Date: 9 October 2024 | Time: 16:00PM – 17:30PM UK TIME
Place: Parkside Building, P131 / Online via MS Teams
Tickets Available: Internal Event
Please note: MS Teams room link will be sent out shortly as a calendar invite in a separate email. Please ensure to keep a look out for this email in your inboxes or check “junk” folders in case the email is sent there.
Event Bio:
This internal event will launch the BCMCR Theme for 2024-2026, “Transgressive Identities and Subjectivities”, run by Dr Matt Grimes and Dr Poppy Wilde. The event will begin with a broad overview of the theme from Matt and Poppy, and we will then invite each of the clusters to share a brief 5 minute reflection on what this theme might mean for them. We will then share upcoming plans for the 24-26 period, and open a discussion to what else members of BCMCR would like to see us do with this theme over the next 2 years. Following the event at 5.30pm we invite anyone who would like to head to The Woodman, to celebrate its reopening.
Speaker Bios:
Dr Poppy Wilde is a Senior Lecturer in Media and Communication in the Birmingham Centre for Media and Cultural Research (BCMCR) at Birmingham City University, UK. She is the author of Posthuman Gaming: Avatars, Gamers, and Entangled Subjectivities (Routledge, 2023) and has published extensively on critical posthumanism and game studies. She is also co-editor of Working Women on Screen: Paid Labour and Fourth Wave Feminism (Palgrave Macmillan, 2024). Her research explores how posthuman subjectivities are enabled and embodied in a variety of contexts, particularly through gaming, zombie studies, and affective and autoethnographic methodologies. She is Assistant Editor for the Journal of Posthumanism.

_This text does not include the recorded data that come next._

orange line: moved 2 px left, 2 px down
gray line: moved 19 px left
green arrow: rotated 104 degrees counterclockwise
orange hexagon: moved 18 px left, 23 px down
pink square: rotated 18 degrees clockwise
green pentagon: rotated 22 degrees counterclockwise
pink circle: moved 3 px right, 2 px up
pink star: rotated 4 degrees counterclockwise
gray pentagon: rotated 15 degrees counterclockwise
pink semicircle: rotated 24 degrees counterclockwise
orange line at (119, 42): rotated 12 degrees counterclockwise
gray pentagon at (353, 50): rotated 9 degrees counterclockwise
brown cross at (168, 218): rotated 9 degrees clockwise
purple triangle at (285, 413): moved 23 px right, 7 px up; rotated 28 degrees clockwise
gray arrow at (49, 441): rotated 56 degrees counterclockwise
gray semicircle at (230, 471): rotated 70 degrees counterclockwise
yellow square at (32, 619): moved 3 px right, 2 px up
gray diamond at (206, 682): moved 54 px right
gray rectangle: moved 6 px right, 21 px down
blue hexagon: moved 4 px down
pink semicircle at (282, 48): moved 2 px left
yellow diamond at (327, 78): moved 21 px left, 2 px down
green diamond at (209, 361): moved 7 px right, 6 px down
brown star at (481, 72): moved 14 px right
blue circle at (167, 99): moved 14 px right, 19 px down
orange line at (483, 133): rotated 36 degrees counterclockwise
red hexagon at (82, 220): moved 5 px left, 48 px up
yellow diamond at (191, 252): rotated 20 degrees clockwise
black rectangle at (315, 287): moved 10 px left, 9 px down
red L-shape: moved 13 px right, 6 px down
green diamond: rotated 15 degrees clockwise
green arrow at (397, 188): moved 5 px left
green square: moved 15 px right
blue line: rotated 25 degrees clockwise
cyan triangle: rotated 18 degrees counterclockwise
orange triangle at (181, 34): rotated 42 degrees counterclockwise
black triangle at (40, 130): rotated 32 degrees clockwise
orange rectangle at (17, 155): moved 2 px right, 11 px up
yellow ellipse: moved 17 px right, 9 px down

Dr Matt Grimes is Senior Lecturer in Music Industries and Radio at Birmingham City University, UK. Matt’s doctorate explored ageing, identity and the ideological significance of anarchism in the life courses of ageing adherents of anarcho-punk. He is currently writing up this research for his forthcoming monograph, Ageing, Identity, Memory and British Anarcho-Punk: ‘Life We Make’ (Palgrave Macmillan). He is also co-editor of Punk, Ageing and Time (Palgrave Macmillan, 2024). He has published on the subjects of anarcho-punk, anarcho-punk ‘zines, punk pedagogy, popular music and spirituality, DIY/Underground music cultures/subcultures, counter-cultural movements, and radio for social change. He is the Punk Scholars Network’s general secretary and associate editor for Punk & Post-Punk journal.